Clean and wash curry leaves in lot of water few times and dry them on a clean cotton cloth. You can even leave it for few hours to overnight, until they are moisture-free. (I have shared an alternate method to clean the leaves in the stepwise instructions in the post)
Dry roast chana dal and urad dal until golden. When they are half roasted, add red chilies and fry until golden.
Reduce the heat to low and add cumin, coconut and sesame seeds. Fry them until the seeds begin to sizzle. Remove and cool completely.
On Stovetop: To the same pan, add oil and heat. Fry curry leaves until they turn crisp. Add the garlic to the hot pan and stir for a minute. Turn off and cool them.
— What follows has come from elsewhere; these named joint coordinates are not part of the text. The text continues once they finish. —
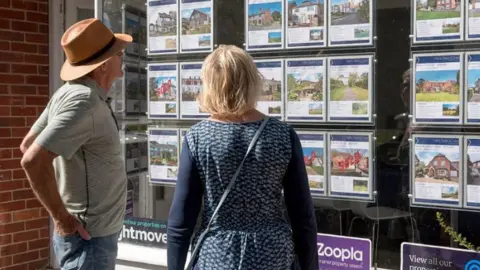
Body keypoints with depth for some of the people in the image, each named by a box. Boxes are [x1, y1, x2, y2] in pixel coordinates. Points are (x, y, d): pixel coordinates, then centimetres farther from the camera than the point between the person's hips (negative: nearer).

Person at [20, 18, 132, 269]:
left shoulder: (69, 92, 6)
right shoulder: (85, 101, -22)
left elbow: (27, 144, 13)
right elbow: (33, 160, -29)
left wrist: (62, 208, 12)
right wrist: (62, 217, -19)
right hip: (88, 237, -9)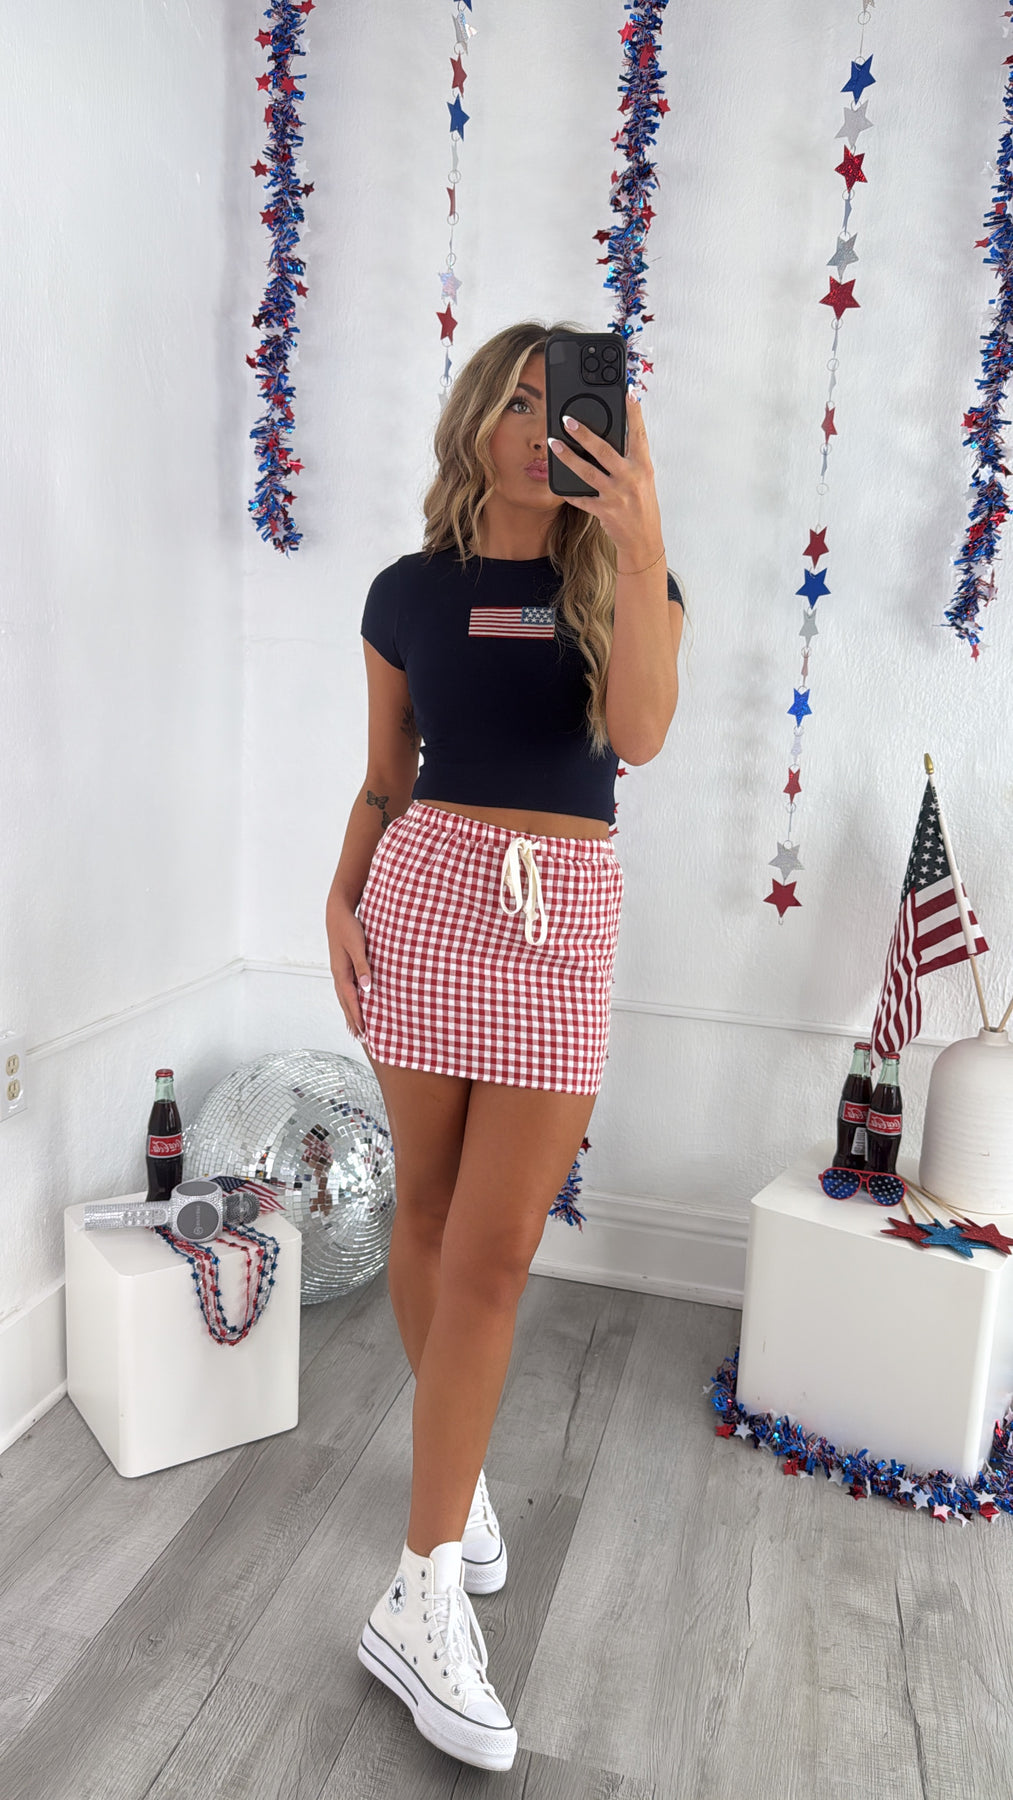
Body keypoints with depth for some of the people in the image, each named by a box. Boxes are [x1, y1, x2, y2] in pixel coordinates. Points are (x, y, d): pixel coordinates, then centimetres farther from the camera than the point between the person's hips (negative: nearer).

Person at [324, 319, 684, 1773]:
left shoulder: (620, 581, 6)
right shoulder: (411, 591, 9)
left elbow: (638, 733, -13)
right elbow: (386, 777, 12)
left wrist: (641, 542, -21)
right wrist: (341, 900, -3)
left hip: (562, 912, -1)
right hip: (426, 892, 1)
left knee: (495, 1251, -3)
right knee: (430, 1207, 8)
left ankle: (424, 1594, 10)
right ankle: (462, 1467, 32)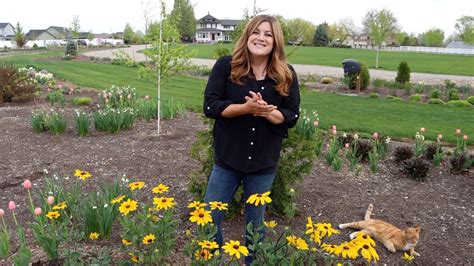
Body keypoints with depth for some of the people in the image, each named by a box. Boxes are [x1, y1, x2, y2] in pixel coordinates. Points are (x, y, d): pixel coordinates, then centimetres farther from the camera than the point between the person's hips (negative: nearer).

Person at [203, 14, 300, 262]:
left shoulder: (287, 74, -3)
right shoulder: (226, 66, -8)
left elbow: (292, 116, -2)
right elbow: (210, 106, -12)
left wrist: (266, 111, -21)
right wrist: (246, 107, -25)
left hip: (264, 163, 1)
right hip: (227, 158, -1)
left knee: (255, 222, 17)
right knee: (209, 218, 8)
In Oven: Spread the curry leaves on 2 trays and place them in the oven in the middle and lower levels of your oven. Turn on the oven at 60 C (140 F) for 10 to 12 mins. The leaves turn crisp. This method doesn't need oil. Adjust the time as needed and remove them in time as they burn faster. The lower tray takes a little longer. So move it to the middle rack after 10 mins. You can add the garlic during the last 1 to 2 minutes to remove any moisture on the surface.
Powder them together along with salt in a grinder/blender. Store curry leaves powder in an air tight glass jar and use as needed for idli, dosa, upma, oats or rice.
To make curry leaves rice, cook 1 ½ cups rice and cool it completely. Add some roasted crushed peanuts, 2 to 2.5 tbsp curry leaves powder, little more salt and extra virgin olive oil, coconut oil or hot ghee.
Mix the rice. Adjust the quantity of podi and oil as needed.